9. The method of forming an in-situ filter according to claim 8 further comprising the step of dissolving the soluble mixture forming the solid structure after the spring has been injected into the fracture thereby releasing the spring from the compressed state, which together with the fibrous network form the in-situ filter after the step of injecting the mixture of the solid structure containing the compressed spring and fibrous network and the proppant slurry into the fracture.

10. An in-situ filter for controlling flowback of proppants comprising:

a network of fibrous material; and

a plurality of interspersed springs wherein the springs are clock springs and a plurality of elongated members are attached at one end to each clock spring.

11. The in-situ filter according to claim 10 wherein the fibrous network comprises materials selected from the group consisting of stainless steel wool, a composite fibrous sponge and combinations thereof.

12. The in-situ filter according to claim 10 wherein another end of the plurality of elongated members are anchored by, and attached to, a ball.

13. The in-situ filter according to claim 12 further comprising a flexible filter sheath attached to each spring and associated elongated members.

14. The in-situ filter according to claim 10 wherein the springs comprise at least one of the following: a stainless steel wire or a composite polymer.

15. The in-situ filter according to claim 13 wherein the flexible filter sheath is formed of a stainless woven wire cloth having a mesh size greater than 60-mesh.

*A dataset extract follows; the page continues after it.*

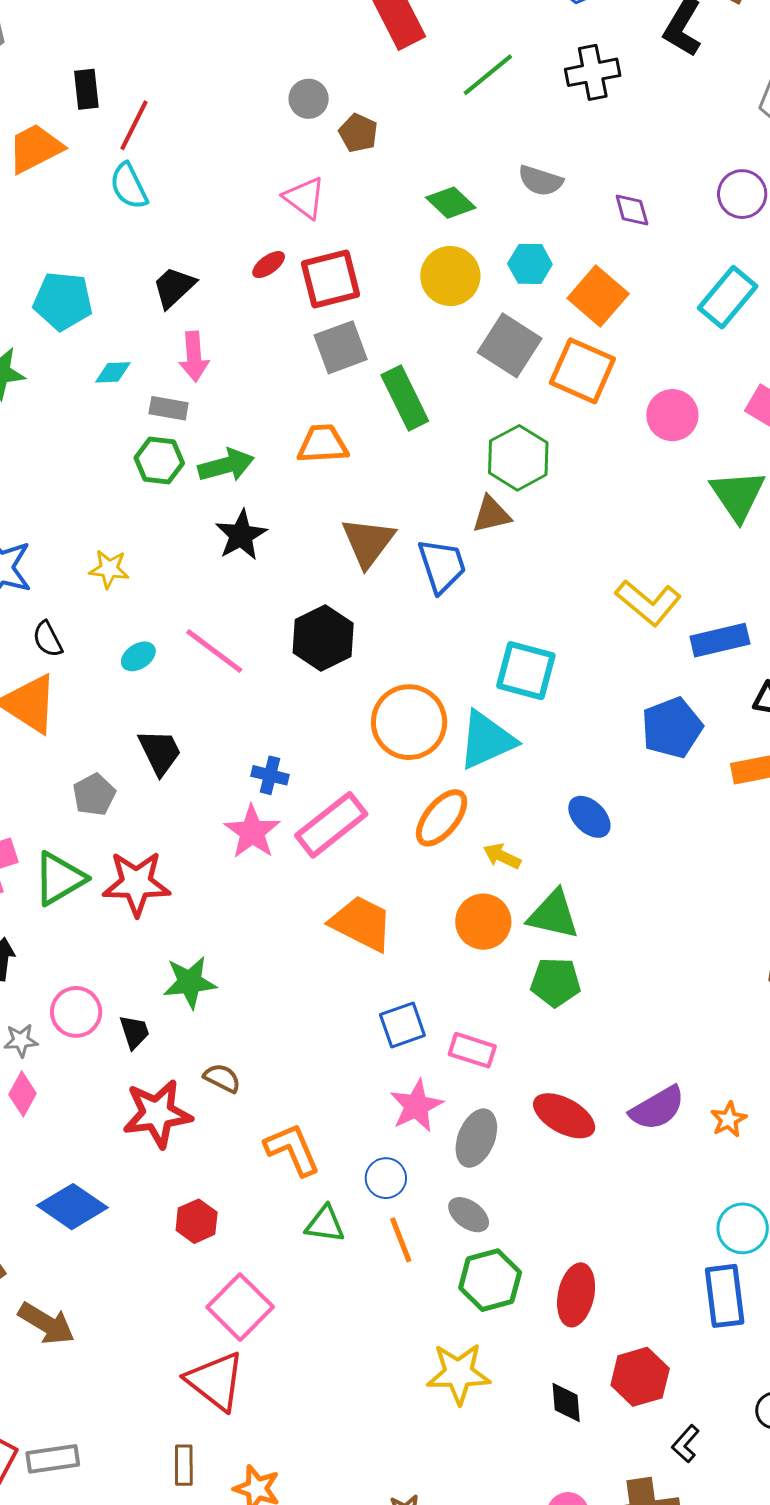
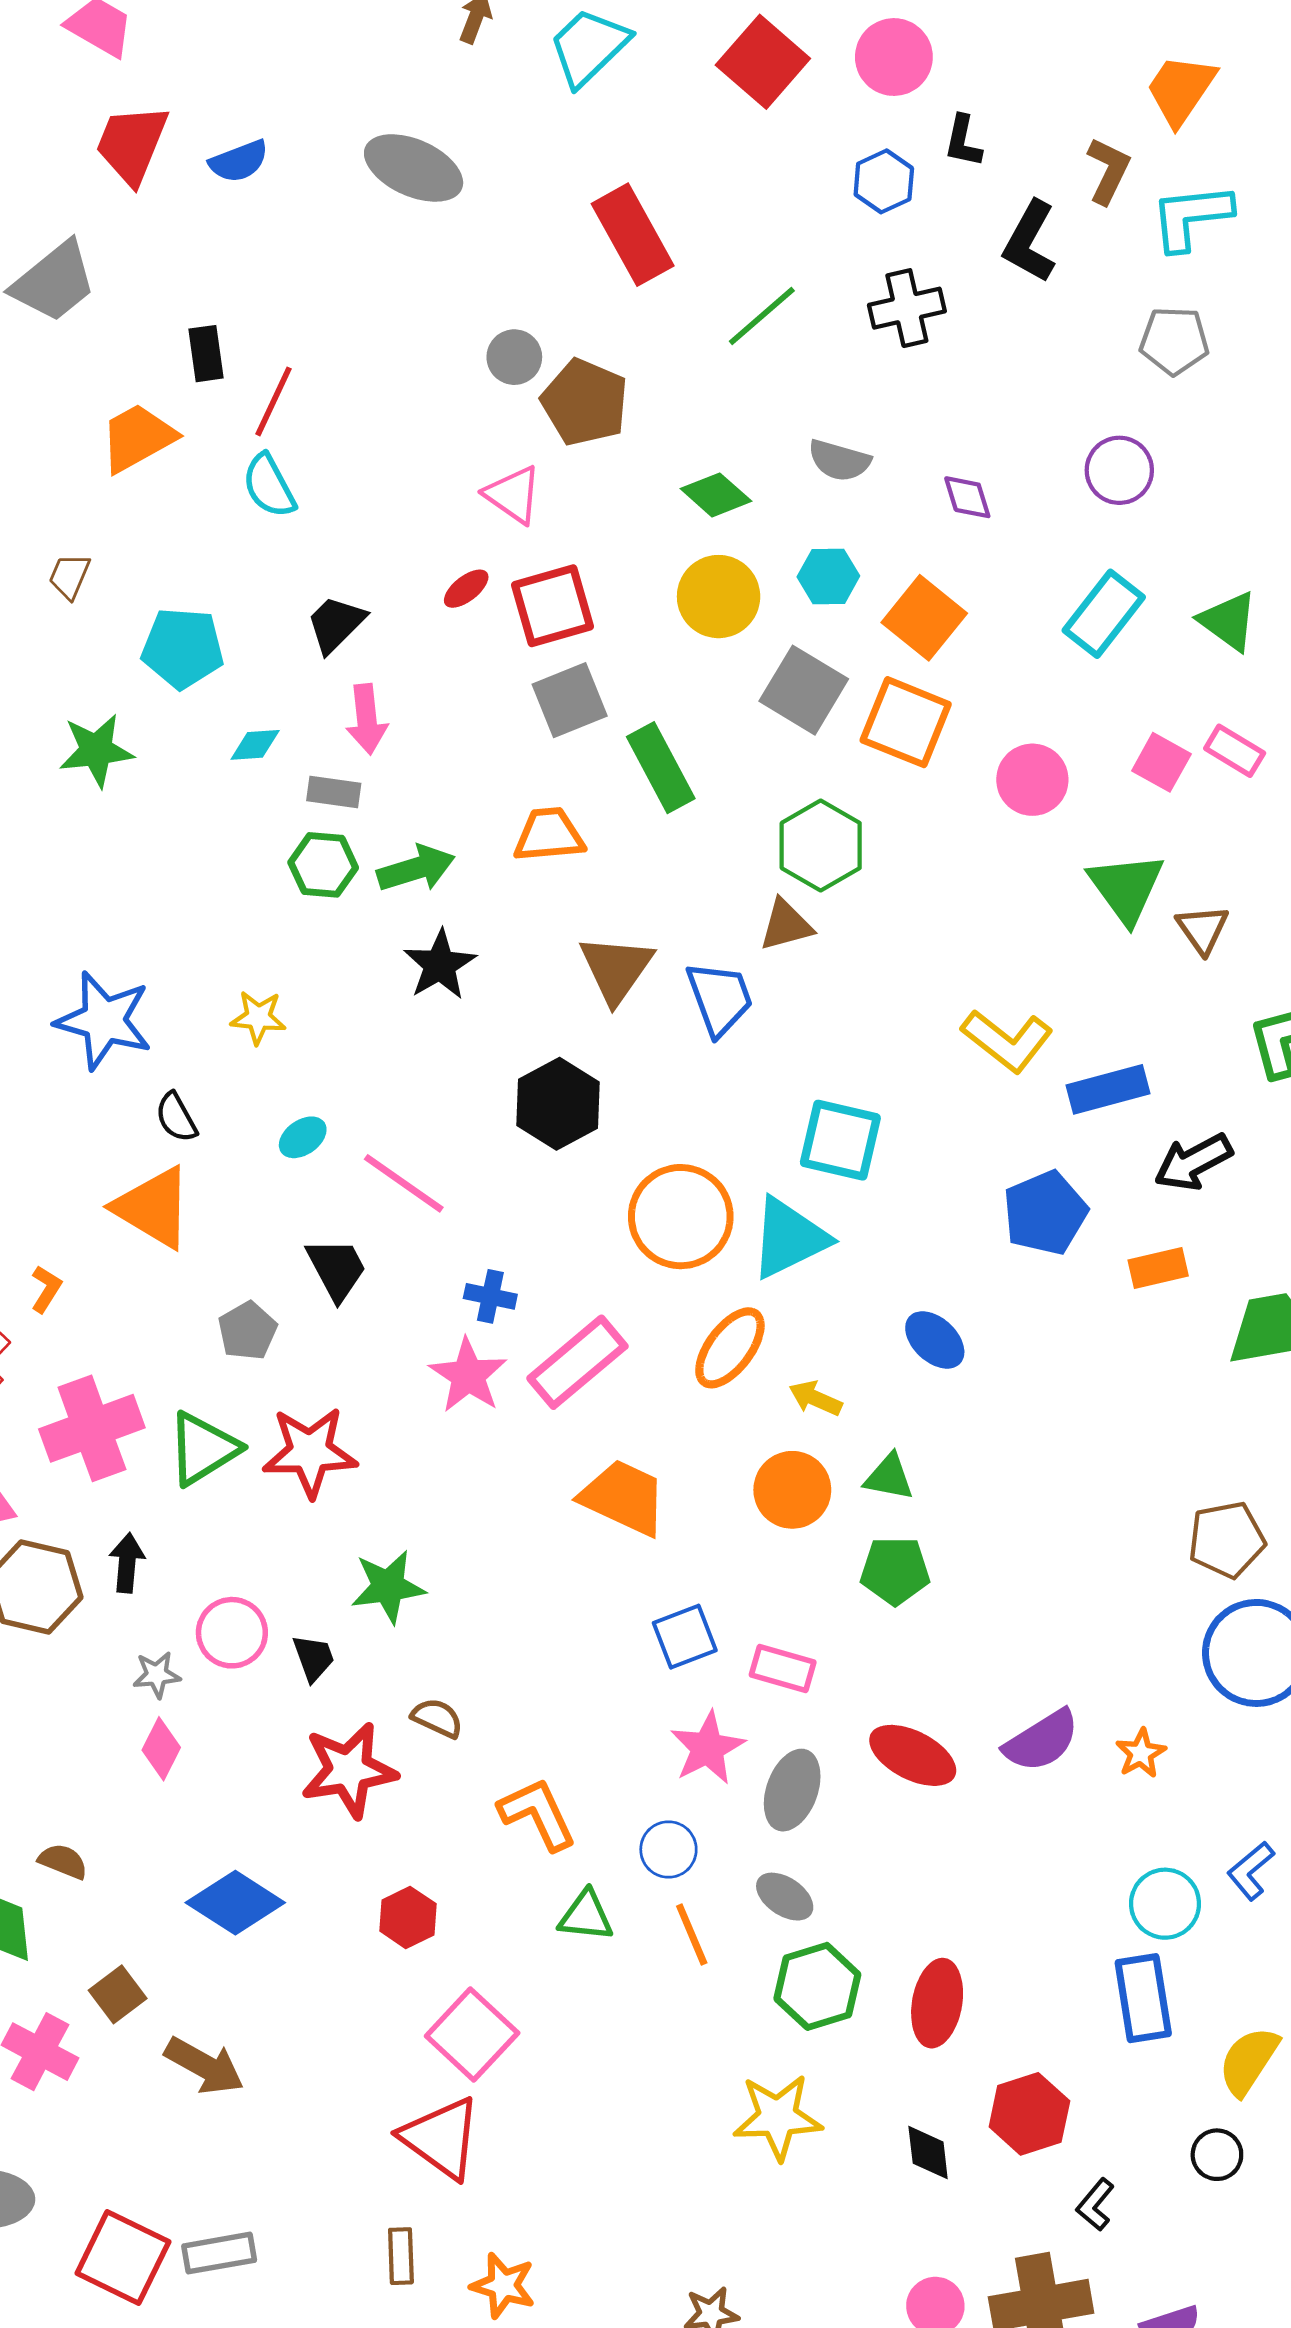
brown pentagon: (358, 133) -> (585, 402), size x1.6
pink line: (214, 651) -> (404, 1183), moved
green triangle: (553, 915) -> (889, 1477), size x0.7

16. A system for controlling flowback of proppants injected into a fracture of a subterranean formation comprising a plurality of encapsulated compressed springs placed in the fracture adjacent to a wellbore formed within the subterranean formation.

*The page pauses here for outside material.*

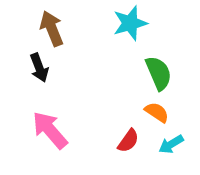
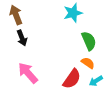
brown arrow: (52, 29) -> (16, 15), moved
red semicircle: (128, 141) -> (72, 79), size x1.5

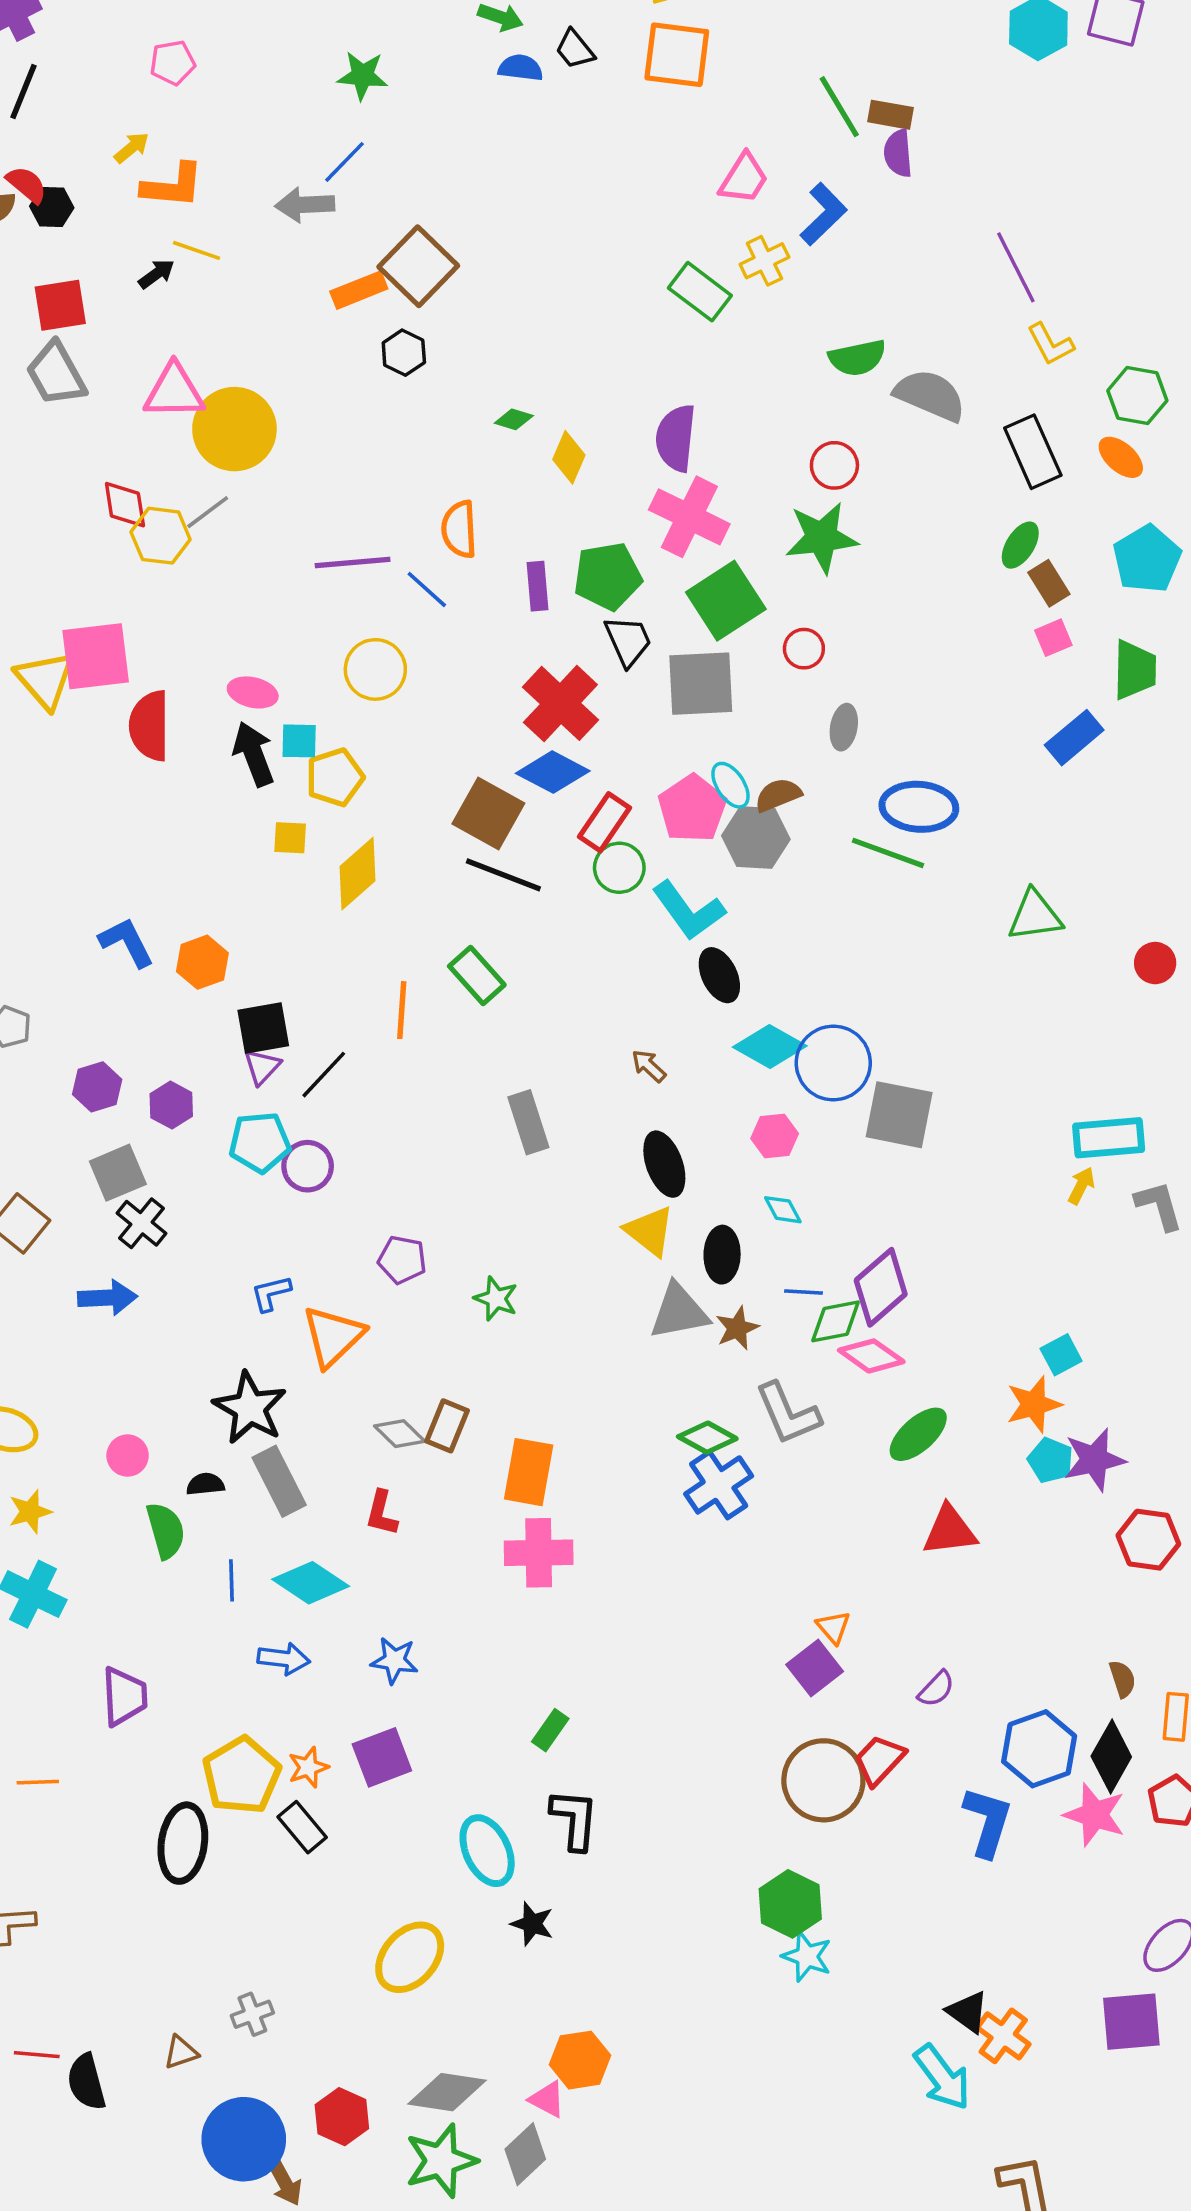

17. The system for controlling flowback of proppants according to claim 16 wherein a mass of fibrous material is encapsulated with the compressed springs.

18. The system for controlling flowback of proppants according to claim 17 wherein an aqueous soluble mixture comprising a filler material is encapsulated with the compressed springs.

19. The system for controlling flowback of proppants according to claim 18 wherein the filler material comprises glycerin, wintergreen oil, oxyzolidine oil and water.

20. The system for controlling flowback of proppants according to claim 18 wherein the aqueous soluble mixture further comprises an adhesive.

21. The system for controlling flowback of proppants according to claim 20 wherein the adhesive comprises collagen.

22. The system for controlling flowback of proppants according to claim 18 wherein the aqueous soluble mixture dissolves under downhole conditions causing the compressed springs to be released from the encapsulated state and expand to form an in-situ filter in the fracture adjacent to the wellbore.

23. The system for controlling flowback of proppants according to claim 22 wherein the aqueous soluble mixture dissolves in approximately 3 to 8 hours.

24. The system for controlling flowback of proppants according to claim 22 wherein the aqueous soluble mixture dissolves in temperatures greater than approximately 55° C.

25. The system for controlling flowback of proppants according to claim 16 wherein each of the compressed springs comprises at least one spring selected from the group consisting of a torsion spring, a compression spring, an open coil spring, a helical spring and a clock spring.

26. The system for controlling flowback of proppants according to claim 25 wherein the springs are clock springs and a plurality of elongated members are attached at one end to each clock spring.

27. The system for controlling flowback of proppants according to claim 26 wherein the other end of the plurality of elongated members are anchored by, and attached to, a ball.

28. The system for controlling flowback of proppants according to claim 27 further comprising a flexible filter sheath attached to each spring and associated elongated members.

29. The system for controlling flowback of proppants according to claim 26 wherein the elongated members are formed of a material selected from the group of a stainless steel wire and a composite polymer.

30. The system for controlling flowback of proppants according to claim 28 wherein the flexible filter sheath is formed of a stainless woven wire cloth having a mesh size greater than 60-mesh.